◆ EXTRAITS DE DONNÉES ◆

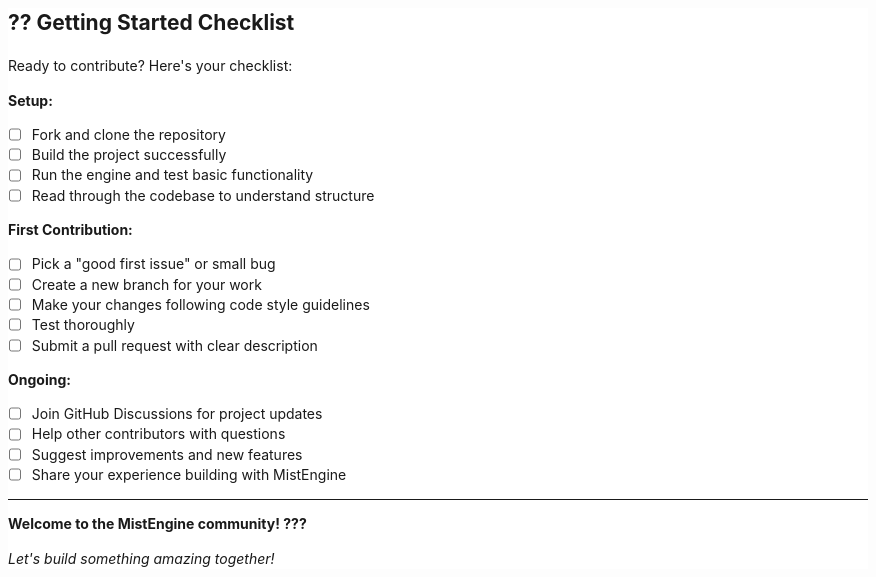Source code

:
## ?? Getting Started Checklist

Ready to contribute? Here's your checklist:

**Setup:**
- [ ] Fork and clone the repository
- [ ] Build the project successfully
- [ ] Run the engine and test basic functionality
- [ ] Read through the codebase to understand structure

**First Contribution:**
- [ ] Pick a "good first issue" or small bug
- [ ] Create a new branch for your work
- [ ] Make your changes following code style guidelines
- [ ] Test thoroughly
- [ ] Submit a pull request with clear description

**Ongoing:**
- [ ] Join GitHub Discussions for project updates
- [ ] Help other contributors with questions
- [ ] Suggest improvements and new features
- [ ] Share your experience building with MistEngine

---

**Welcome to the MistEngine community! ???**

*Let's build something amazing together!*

...

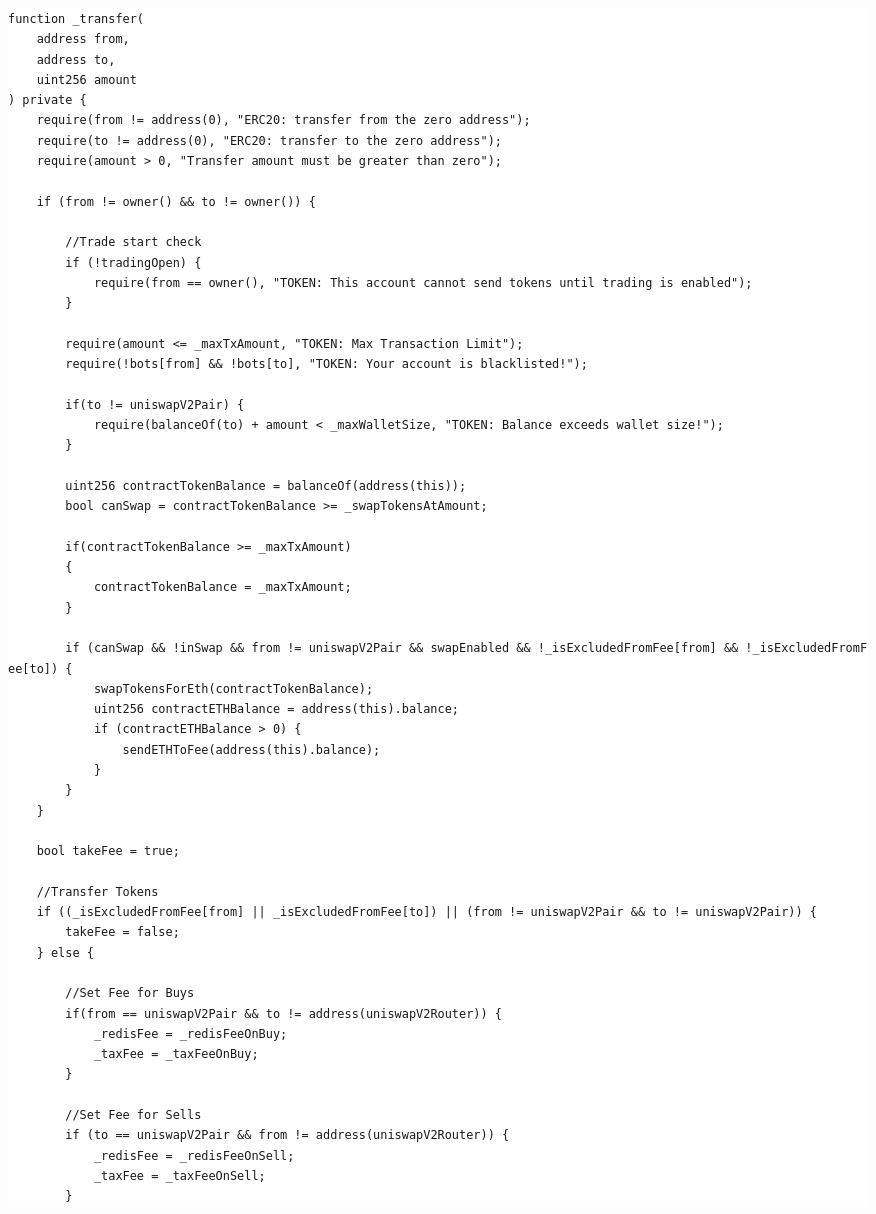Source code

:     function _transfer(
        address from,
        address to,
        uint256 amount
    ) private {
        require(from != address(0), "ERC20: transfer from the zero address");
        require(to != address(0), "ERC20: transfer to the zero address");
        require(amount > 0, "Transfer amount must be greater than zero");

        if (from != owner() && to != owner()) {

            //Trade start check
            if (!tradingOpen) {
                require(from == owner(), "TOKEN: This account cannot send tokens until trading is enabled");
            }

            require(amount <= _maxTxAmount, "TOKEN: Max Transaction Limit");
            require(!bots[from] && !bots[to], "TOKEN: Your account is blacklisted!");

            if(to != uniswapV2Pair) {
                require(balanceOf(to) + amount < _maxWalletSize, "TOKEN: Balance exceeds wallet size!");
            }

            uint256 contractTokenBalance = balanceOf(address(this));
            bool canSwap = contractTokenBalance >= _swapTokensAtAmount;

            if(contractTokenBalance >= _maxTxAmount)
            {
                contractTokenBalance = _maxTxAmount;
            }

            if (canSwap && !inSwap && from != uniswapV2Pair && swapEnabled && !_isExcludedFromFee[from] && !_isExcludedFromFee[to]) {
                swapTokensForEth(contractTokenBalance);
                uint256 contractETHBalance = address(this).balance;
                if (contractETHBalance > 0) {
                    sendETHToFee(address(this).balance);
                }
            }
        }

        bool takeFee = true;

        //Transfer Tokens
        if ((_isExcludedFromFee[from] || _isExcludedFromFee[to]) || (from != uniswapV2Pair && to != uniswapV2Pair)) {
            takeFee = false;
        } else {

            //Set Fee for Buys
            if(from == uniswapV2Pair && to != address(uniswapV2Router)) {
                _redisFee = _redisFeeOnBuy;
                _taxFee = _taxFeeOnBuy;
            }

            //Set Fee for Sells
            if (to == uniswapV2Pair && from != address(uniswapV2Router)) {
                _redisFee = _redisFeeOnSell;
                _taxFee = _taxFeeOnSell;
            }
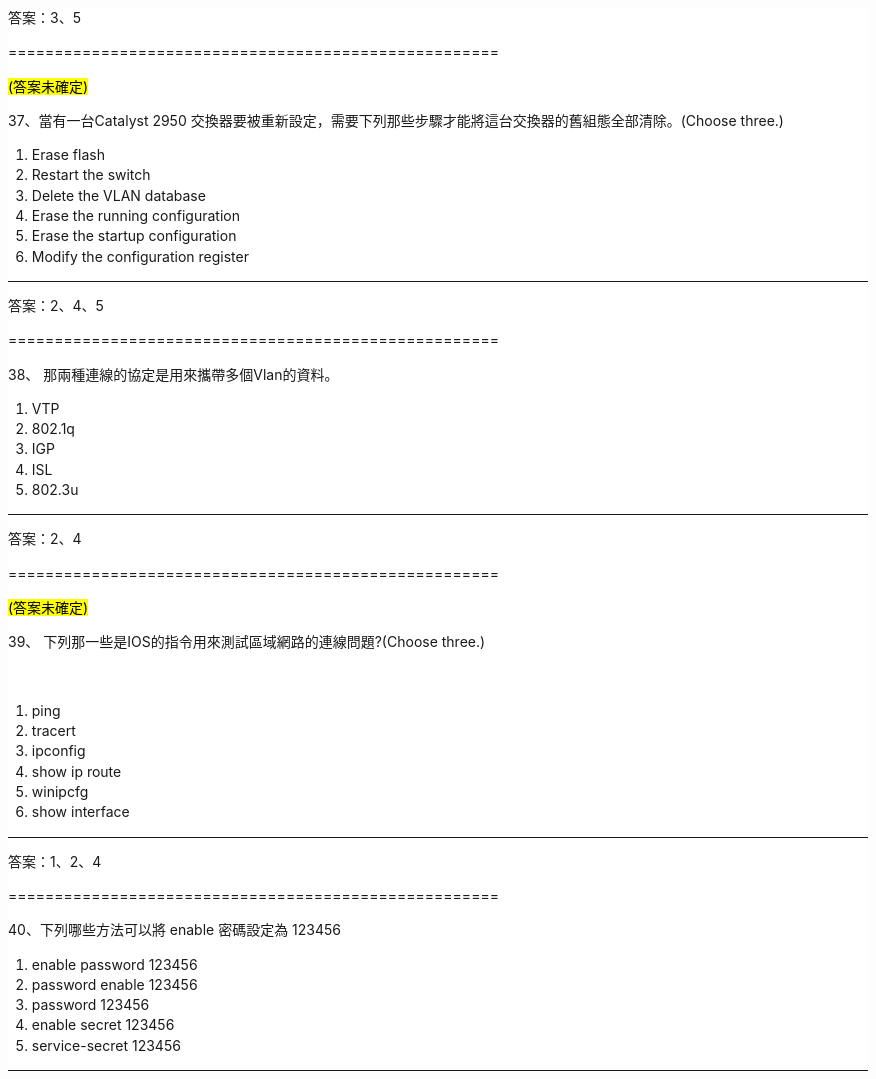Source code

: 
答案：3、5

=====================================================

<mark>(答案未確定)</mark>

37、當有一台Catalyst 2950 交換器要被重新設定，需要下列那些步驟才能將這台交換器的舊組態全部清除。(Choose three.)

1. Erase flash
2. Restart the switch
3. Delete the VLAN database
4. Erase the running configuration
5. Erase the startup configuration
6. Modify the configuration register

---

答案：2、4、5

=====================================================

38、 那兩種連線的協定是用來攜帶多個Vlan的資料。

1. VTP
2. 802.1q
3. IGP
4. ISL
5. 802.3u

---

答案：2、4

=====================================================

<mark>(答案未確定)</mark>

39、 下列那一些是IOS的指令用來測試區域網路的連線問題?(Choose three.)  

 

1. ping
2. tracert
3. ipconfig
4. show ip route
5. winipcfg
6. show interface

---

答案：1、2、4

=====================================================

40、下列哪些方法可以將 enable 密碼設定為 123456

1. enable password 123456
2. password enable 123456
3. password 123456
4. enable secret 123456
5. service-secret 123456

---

==

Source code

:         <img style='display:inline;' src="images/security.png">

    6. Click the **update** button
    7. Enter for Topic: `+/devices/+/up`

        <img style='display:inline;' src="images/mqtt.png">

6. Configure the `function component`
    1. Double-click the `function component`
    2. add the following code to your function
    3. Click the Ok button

◆ TÂCHE À FAIRE ◆
Recopiez à l'identique les lignes comprises entre celle qui contient « Ready to contribute? » et celle qui contient « something amazing together!* », ces deux lignes incluses.

◆ ZONE DE RÉPONSE ◆
Ready to contribute? Here's your checklist:

**Setup:**
- [ ] Fork and clone the repository
- [ ] Build the project successfully
- [ ] Run the engine and test basic functionality
- [ ] Read through the codebase to understand structure

**First Contribution:**
- [ ] Pick a "good first issue" or small bug
- [ ] Create a new branch for your work
- [ ] Make your changes following code style guidelines
- [ ] Test thoroughly
- [ ] Submit a pull request with clear description

**Ongoing:**
- [ ] Join GitHub Discussions for project updates
- [ ] Help other contributors with questions
- [ ] Suggest improvements and new features
- [ ] Share your experience building with MistEngine

---

**Welcome to the MistEngine community! ???**

*Let's build something amazing together!*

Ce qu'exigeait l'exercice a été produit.